§ **WHAT IS BEING ASKED**:
Wherever the string "public" appears in the records, return the line that holds it.

TASK INPUT: Begin

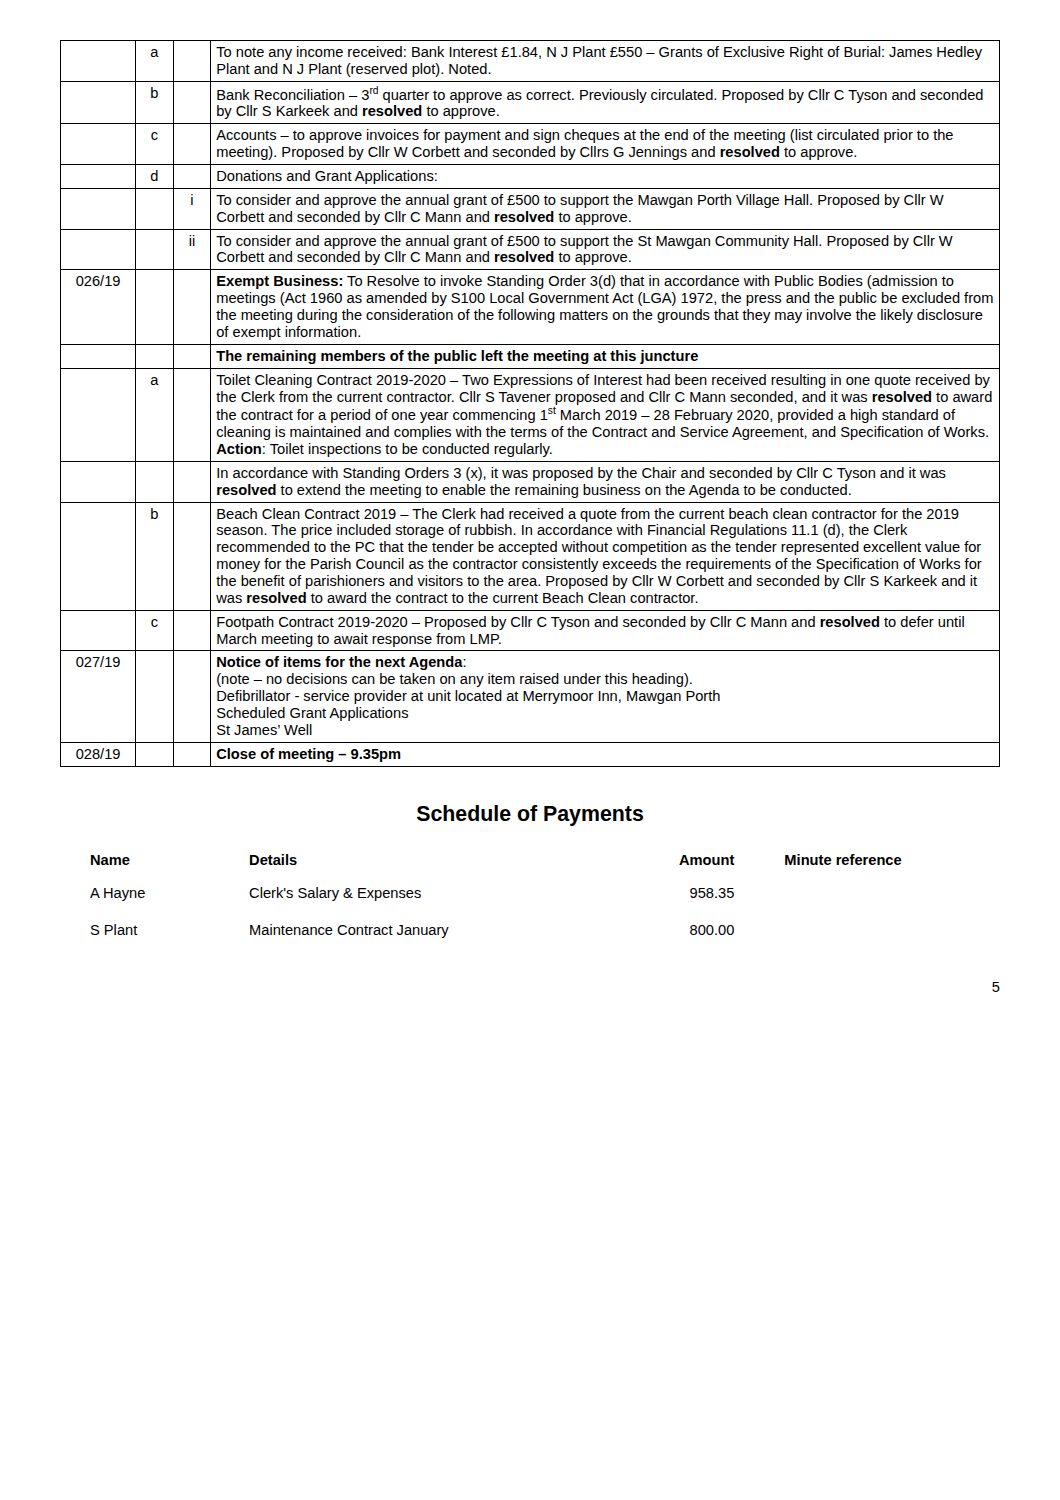| | a | | To note any income received: Bank Interest £1.84, N J Plant £550 – Grants of Exclusive Right of Burial: James Hedley Plant and N J Plant (reserved plot). Noted. |
| | b | | Bank Reconciliation – 3 rd quarter to approve as correct. Previously circulated. Proposed by Cllr C Tyson and seconded by Cllr S Karkeek and resolved to approve. |
| | c | | Accounts – to approve invoices for payment and sign cheques at the end of the meeting (list circulated prior to the meeting). Proposed by Cllr W Corbett and seconded by Cllrs G Jennings and resolved to approve. |
| | d | | Donations and Grant Applications: |
| | | i | To consider and approve the annual grant of £500 to support the Mawgan Porth Village Hall. Proposed by Cllr W Corbett and seconded by Cllr C Mann and resolved to approve. |
| | | ii | To consider and approve the annual grant of £500 to support the St Mawgan Community Hall. Proposed by Cllr W Corbett and seconded by Cllr C Mann and resolved to approve. |
| 026/19 | | | Exempt Business: To Resolve to invoke Standing Order 3(d) that in accordance with Public Bodies (admission to meetings (Act 1960 as amended by S100 Local Government Act (LGA) 1972, the press and the public be excluded from the meeting during the consideration of the following matters on the grounds that they may involve the likely disclosure of exempt information. |
| | | | The remaining members of the public left the meeting at this juncture |
| | a | | Toilet Cleaning Contract 2019-2020 – Two Expressions of Interest had been received resulting in one quote received by the Clerk from the current contractor. Cllr S Tavener proposed and Cllr C Mann seconded, and it was resolved to award the contract for a period of one year commencing 1 st March 2019 – 28 February 2020, provided a high standard of cleaning is maintained and complies with the terms of the Contract and Service Agreement, and Specification of Works. Action : Toilet inspections to be conducted regularly. |
| | | | In accordance with Standing Orders 3 (x), it was proposed by the Chair and seconded by Cllr C Tyson and it was resolved to extend the meeting to enable the remaining business on the Agenda to be conducted. |
| | b | | Beach Clean Contract 2019 – The Clerk had received a quote from the current beach clean contractor for the 2019 season. The price included storage of rubbish. In accordance with Financial Regulations 11.1 (d), the Clerk recommended to the PC that the tender be accepted without competition as the tender represented excellent value for money for the Parish Council as the contractor consistently exceeds the requirements of the Specification of Works for the benefit of parishioners and visitors to the area. Proposed by Cllr W Corbett and seconded by Cllr S Karkeek and it was resolved to award the contract to the current Beach Clean contractor. |
| | c | | Footpath Contract 2019-2020 – Proposed by Cllr C Tyson and seconded by Cllr C Mann and resolved to defer until March meeting to await response from LMP. |
| 027/19 | | | Notice of items for the next Agenda : (note – no decisions can be taken on any item raised under this heading). Defibrillator - service provider at unit located at Merrymoor Inn, Mawgan Porth Scheduled Grant Applications St James’ Well |
| 028/19 | | | Close of meeting – 9.35pm |
Schedule of Payments
| Name | Details | Amount | Minute reference |
| --- | --- | --- | --- |
| A Hayne | Clerk's Salary & Expenses | 958.35 | |
| S Plant | Maintenance Contract January | 800.00 | |
5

TASK INPUT: End

§ **FINISHED TASK**:
| 026/19 | | | Exempt Business: To Resolve to invoke Standing Order 3(d) that in accordance with Public Bodies (admission to meetings (Act 1960 as amended by S100 Local Government Act (LGA) 1972, the press and the public be excluded from the meeting during the consideration of the following matters on the grounds that they may involve the likely disclosure of exempt information. |
| | | | The remaining members of the public left the meeting at this juncture |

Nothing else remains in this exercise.